Il premier è sempre più insofferente verso  la convivenza con Ncd. E la possibile nomina di Federica Mogherini a Bruxelles potrebbe aprire un’insperata possibilità di fare un rimpasto

Basta, basta, basta!: il 15 giugno ai commessi di Palazzo Chigi è tremata la livrea. Era dall’era di Bettino Craxi che tra le austere stanze del governo mancavano urla così potenti. Stavolta, però, è stato diverso: nulla c’entravano un caffè che sa di bruciato o la lettera giusta recapitata all’ufficio sbagliato. Ai commessi è bastato qualche secondo per distinguere le parole da mura spesse come quelle di un caveau. Sollevati, hanno quindi raccolto informazioni buone per questo articolo, spifferandole con la modalità delle spie.

La rabbia di Luca Lotti, sottosegretario, toscanaccio e soprattutto fratello di fatto di Matteo Renzi, l’ha scatenata il leader del Nuovo centrodestra Angelino Alfano. Il quale, incidentalmente, fa pure il ministro dell’Interno. Tuttavia, nella versione renzian-lottiana l’avverbio «incidentalmente» assume il significato di «incidente di percorso», indispensabile a febbraio per formare il governo, sempre più esiziale con il trascorrere dei mesi. Non bastava la pessima figura sul caso di Alma Shalabayeva e della sua piccola Alua rispedite in Kazakihstan senza tanti complimenti. E nemmeno la discutibile gestione dell’«affaire-Dell’Utri». La goccia che ha fatto traboccare il vaso Alfano l’ha versata sul caso Yara Gambirasio. Colpito dall’ansia da prestazione, il ministro ha spiattellato su Twitter il fermo del presunto omicida, Massimo Giuseppe Bossetti.
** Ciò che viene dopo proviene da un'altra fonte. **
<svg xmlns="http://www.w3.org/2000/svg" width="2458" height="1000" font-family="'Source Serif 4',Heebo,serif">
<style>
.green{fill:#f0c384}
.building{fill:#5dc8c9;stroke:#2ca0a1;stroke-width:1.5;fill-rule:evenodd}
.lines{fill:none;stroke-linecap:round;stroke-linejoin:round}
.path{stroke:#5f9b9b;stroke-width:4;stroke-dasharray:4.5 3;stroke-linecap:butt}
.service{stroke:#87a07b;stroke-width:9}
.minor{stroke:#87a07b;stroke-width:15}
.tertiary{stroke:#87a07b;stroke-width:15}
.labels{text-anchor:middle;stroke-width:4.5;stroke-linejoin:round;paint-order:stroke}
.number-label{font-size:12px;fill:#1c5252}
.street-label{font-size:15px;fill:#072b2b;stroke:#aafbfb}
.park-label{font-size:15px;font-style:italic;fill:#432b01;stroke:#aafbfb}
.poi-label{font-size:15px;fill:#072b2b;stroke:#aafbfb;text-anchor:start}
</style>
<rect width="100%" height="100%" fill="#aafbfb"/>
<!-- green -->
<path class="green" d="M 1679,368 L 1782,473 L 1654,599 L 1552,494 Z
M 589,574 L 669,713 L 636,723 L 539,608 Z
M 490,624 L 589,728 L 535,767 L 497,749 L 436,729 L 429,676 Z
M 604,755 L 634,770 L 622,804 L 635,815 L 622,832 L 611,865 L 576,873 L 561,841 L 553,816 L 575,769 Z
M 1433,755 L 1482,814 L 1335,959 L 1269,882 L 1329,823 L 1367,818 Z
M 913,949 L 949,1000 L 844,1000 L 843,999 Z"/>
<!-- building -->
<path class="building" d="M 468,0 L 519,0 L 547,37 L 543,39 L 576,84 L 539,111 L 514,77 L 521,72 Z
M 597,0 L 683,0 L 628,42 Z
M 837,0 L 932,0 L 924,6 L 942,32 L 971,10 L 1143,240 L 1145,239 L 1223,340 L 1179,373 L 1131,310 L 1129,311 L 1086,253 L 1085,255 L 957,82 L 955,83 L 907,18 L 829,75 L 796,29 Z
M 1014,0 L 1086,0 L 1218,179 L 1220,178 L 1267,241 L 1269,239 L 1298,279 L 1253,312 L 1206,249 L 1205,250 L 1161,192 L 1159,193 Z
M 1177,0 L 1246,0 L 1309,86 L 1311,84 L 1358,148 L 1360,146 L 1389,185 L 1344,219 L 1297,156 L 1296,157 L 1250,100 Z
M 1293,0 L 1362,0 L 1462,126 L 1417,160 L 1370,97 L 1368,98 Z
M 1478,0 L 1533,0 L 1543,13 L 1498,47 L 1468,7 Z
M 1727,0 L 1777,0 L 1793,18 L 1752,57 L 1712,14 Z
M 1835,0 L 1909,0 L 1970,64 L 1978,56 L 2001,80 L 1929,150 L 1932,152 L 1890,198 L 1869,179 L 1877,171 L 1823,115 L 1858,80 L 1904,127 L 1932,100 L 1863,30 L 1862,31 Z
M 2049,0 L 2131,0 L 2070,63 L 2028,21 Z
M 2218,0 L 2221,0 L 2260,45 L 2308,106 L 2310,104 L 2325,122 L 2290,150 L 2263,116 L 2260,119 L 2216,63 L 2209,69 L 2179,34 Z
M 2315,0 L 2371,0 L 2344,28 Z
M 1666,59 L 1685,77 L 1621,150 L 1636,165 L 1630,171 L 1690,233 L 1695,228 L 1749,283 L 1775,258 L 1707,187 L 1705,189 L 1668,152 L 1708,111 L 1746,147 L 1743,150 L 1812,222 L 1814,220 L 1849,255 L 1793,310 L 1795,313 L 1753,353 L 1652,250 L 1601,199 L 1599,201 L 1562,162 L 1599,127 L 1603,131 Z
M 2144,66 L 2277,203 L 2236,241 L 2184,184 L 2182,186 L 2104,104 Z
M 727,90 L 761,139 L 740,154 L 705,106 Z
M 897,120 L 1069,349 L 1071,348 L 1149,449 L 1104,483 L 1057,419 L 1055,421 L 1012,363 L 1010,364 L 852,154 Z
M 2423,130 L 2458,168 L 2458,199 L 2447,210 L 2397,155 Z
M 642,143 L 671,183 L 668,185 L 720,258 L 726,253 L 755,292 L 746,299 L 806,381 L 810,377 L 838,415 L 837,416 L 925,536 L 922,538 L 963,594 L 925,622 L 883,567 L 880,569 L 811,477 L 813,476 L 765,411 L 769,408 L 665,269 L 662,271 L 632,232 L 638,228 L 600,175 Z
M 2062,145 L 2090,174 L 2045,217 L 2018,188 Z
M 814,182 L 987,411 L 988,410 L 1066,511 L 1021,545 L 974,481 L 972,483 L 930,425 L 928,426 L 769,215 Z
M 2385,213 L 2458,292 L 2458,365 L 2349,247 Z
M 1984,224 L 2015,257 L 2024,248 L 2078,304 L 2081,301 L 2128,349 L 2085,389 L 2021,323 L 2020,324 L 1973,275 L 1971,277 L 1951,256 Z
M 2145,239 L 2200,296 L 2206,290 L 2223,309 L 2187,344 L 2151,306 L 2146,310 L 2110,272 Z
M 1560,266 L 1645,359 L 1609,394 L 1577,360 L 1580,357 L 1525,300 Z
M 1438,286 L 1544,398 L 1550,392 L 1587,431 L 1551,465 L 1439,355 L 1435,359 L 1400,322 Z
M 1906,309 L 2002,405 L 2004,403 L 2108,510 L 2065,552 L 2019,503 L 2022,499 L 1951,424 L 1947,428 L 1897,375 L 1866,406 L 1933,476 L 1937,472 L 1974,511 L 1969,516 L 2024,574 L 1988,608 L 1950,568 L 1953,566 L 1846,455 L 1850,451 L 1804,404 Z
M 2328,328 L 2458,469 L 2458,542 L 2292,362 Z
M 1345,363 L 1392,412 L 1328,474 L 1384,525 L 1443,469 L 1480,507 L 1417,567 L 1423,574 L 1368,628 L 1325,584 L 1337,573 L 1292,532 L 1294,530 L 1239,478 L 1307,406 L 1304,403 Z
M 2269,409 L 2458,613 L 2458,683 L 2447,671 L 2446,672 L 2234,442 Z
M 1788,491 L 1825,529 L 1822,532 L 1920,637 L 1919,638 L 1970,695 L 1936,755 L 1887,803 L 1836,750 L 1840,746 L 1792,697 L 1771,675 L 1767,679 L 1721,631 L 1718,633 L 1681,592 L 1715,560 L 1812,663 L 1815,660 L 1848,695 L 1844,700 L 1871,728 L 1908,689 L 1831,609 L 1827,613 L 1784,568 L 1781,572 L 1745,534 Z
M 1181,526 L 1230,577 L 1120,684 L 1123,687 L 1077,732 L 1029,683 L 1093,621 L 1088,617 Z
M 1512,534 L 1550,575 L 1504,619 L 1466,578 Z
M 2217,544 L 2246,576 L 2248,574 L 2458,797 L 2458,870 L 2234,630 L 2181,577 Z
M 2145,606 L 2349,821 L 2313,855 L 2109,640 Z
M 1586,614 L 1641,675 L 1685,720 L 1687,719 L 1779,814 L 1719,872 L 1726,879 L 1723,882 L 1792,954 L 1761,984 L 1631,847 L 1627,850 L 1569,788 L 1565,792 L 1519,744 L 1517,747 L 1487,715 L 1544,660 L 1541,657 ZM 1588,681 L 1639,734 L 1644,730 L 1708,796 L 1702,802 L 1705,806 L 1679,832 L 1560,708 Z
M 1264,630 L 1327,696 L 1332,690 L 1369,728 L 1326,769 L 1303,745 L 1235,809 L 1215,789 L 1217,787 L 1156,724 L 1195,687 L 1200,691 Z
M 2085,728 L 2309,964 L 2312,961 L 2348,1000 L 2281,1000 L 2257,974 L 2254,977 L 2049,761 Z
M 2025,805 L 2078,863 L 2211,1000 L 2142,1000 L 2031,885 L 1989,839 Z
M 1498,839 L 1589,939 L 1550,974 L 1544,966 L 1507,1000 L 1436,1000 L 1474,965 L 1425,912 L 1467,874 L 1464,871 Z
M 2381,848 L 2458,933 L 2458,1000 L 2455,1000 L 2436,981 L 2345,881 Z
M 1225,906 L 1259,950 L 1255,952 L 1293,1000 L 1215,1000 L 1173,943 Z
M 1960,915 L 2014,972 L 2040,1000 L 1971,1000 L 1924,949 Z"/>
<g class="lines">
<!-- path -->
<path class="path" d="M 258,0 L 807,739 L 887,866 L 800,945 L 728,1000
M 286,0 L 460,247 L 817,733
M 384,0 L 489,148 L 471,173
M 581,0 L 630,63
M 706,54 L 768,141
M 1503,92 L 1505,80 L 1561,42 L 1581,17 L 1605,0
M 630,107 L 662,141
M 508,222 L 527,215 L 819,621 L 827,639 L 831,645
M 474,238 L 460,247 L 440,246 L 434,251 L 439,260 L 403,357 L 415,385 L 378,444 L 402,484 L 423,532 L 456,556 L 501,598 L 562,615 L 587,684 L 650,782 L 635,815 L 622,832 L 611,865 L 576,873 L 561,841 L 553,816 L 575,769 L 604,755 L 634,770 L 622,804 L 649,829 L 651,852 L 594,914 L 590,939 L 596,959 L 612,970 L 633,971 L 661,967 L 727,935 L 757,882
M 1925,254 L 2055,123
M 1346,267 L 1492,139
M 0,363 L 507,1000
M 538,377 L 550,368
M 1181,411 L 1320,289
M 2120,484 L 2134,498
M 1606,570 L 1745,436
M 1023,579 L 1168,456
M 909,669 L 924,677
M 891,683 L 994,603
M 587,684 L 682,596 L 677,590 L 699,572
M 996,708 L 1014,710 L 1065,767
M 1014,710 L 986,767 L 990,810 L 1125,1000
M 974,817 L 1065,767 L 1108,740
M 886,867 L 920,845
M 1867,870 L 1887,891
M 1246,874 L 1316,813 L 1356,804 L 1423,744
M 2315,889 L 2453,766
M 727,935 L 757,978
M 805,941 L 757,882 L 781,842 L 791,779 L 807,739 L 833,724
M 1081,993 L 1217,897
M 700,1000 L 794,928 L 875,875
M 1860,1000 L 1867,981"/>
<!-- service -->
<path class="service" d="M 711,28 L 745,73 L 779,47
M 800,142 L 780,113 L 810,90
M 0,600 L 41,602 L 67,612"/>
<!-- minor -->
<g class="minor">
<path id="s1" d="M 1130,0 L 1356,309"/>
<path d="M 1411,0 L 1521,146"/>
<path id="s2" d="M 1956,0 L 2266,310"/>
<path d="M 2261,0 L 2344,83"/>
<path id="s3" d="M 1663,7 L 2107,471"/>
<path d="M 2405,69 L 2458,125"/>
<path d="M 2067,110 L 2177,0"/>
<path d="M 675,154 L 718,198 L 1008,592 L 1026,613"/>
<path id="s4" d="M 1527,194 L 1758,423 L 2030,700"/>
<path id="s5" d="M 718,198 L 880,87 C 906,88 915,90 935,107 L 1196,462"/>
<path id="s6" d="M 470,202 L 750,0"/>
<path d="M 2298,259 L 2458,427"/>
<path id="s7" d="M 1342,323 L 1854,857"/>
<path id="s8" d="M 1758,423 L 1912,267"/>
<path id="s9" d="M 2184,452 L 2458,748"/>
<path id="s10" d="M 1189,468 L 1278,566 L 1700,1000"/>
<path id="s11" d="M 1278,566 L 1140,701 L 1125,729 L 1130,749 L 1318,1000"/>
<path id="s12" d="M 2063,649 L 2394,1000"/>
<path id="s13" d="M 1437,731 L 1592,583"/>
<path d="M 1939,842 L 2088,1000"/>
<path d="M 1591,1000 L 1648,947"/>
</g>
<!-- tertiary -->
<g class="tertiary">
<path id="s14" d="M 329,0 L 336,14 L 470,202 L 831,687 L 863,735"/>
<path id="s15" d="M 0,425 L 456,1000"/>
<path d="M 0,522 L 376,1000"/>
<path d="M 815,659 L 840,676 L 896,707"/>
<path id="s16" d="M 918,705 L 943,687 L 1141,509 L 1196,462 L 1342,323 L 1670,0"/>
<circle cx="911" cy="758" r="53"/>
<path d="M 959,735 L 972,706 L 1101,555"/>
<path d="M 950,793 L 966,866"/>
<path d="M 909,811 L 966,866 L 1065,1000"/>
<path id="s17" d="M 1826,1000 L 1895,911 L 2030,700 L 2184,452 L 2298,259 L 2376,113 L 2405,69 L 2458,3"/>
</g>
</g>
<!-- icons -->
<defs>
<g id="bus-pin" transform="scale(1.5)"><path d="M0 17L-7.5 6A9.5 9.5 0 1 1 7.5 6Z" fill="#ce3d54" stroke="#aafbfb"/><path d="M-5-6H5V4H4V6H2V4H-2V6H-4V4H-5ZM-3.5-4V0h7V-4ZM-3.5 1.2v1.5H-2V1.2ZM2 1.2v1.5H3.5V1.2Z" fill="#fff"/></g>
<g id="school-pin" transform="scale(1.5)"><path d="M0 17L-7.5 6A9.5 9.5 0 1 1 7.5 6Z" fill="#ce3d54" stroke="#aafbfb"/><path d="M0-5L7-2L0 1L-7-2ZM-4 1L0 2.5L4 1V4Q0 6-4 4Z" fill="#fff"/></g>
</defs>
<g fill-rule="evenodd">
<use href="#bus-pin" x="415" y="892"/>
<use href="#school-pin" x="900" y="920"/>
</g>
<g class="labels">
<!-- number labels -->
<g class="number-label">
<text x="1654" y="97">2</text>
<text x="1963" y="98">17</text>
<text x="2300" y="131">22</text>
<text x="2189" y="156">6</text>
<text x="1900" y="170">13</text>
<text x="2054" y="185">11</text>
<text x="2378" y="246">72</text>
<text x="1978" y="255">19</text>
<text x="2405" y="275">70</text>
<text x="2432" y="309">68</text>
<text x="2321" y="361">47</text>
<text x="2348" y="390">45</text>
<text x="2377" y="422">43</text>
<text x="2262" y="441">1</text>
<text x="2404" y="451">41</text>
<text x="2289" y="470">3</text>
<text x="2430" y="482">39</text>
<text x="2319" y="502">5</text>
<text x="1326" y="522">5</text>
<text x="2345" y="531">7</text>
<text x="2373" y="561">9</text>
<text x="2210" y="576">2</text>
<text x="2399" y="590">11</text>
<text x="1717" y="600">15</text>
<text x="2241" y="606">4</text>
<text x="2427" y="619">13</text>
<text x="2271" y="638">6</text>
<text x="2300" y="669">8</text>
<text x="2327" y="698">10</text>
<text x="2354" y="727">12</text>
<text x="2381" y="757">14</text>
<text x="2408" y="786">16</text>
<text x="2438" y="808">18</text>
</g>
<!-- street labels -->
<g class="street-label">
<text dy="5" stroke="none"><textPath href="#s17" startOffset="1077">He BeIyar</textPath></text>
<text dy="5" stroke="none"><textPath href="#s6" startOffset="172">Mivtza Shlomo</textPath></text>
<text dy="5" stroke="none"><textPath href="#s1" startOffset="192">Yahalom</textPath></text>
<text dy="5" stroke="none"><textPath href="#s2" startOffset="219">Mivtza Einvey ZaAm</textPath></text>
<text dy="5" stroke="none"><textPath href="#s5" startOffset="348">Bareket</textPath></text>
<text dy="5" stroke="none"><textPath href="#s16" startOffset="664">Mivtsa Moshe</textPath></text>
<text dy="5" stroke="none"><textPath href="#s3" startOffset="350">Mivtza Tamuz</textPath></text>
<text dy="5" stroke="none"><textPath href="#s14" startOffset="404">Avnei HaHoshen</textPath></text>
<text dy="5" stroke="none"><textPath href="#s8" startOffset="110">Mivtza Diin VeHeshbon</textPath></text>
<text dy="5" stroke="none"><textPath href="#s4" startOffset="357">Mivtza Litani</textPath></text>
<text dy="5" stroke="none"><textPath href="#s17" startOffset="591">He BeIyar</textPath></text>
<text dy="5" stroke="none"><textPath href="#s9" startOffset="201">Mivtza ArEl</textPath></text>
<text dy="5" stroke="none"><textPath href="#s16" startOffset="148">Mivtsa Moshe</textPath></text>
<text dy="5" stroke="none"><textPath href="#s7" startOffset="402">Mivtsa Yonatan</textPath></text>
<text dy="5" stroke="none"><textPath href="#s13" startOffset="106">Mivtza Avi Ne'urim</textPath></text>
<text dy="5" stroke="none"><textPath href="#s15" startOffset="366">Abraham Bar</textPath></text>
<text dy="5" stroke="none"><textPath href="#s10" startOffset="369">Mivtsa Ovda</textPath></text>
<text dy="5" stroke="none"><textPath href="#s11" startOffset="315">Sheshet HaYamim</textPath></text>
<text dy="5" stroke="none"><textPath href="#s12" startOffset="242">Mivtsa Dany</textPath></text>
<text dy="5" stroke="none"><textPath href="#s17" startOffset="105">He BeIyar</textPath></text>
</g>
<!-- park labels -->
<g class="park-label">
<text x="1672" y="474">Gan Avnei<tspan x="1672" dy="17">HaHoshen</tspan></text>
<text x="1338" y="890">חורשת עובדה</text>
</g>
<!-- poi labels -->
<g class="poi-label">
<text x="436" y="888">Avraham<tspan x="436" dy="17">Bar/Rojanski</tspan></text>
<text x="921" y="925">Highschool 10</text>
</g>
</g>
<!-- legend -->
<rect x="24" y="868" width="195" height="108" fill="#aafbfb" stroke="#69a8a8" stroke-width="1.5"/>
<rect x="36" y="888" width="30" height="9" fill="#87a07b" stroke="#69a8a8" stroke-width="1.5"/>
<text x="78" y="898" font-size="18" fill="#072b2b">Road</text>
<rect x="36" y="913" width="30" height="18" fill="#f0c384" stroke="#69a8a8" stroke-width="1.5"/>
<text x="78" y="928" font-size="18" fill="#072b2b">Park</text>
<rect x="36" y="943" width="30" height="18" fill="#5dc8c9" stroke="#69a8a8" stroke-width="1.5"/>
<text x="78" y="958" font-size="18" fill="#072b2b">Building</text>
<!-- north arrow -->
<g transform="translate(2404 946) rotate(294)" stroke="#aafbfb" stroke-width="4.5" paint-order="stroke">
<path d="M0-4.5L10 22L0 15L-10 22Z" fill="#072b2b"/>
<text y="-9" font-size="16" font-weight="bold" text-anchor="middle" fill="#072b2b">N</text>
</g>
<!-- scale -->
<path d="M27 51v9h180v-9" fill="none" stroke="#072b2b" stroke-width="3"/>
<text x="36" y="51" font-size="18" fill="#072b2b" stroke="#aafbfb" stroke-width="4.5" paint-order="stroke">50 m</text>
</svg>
Risultato: Procura di Bergamo irritata, indagini rese più complicate. Fino allo sfogo di Lotti, espresso nel tipico (e irripetibile) vernacolo fiorentino, sintetizzabile così: «Questo qua è proprio scarso, per imitare Matteo diventa la parodia del commissario Basettoni, ce lo dobbiamo togliere dalle sfere genitali».

Renzi concorda, se non altro perché concorda sempre con il suo sottosegretario. D’altronde al momento la stima del duo tosco-governativo verso il titolare del Viminale è prossima allo zero. Di più: Matteo e Luca sono arrivati ad appellare l’alleato coi nomignoli di «Al-flop» e «Ange-Letta», fino al recentissimo «Al-fuck». Come a dire: «Vai a quel paese, non ti vogliamo più». Un concetto, questo, espresso pure da un titolo del renzissimo quotidiano l’Unità («Alfano, il presunto ministro»). Perciò il premier vigila, eccome se vigila. Quando il 20 giugno l’ancora prefetto di Perugia, Antonio Reppucci, invoca il suicidio per le madri dei figli drogati, il premier è il primo a diffidare pubblicamente il prefetto e privatamente il ministro: «Senti Angelino, questo va rimosso, più prima che poi». Angelino, va da sé, acconsente: Reppucci viene sostituito in tempi record. Guai a pensare, però, che basti obbedire agli ordini per cambiare l’ordine naturale delle cose. Per Renzi quella con l’Ncd è una storia già finita, un «lungo addio» che può anche volgere al breve.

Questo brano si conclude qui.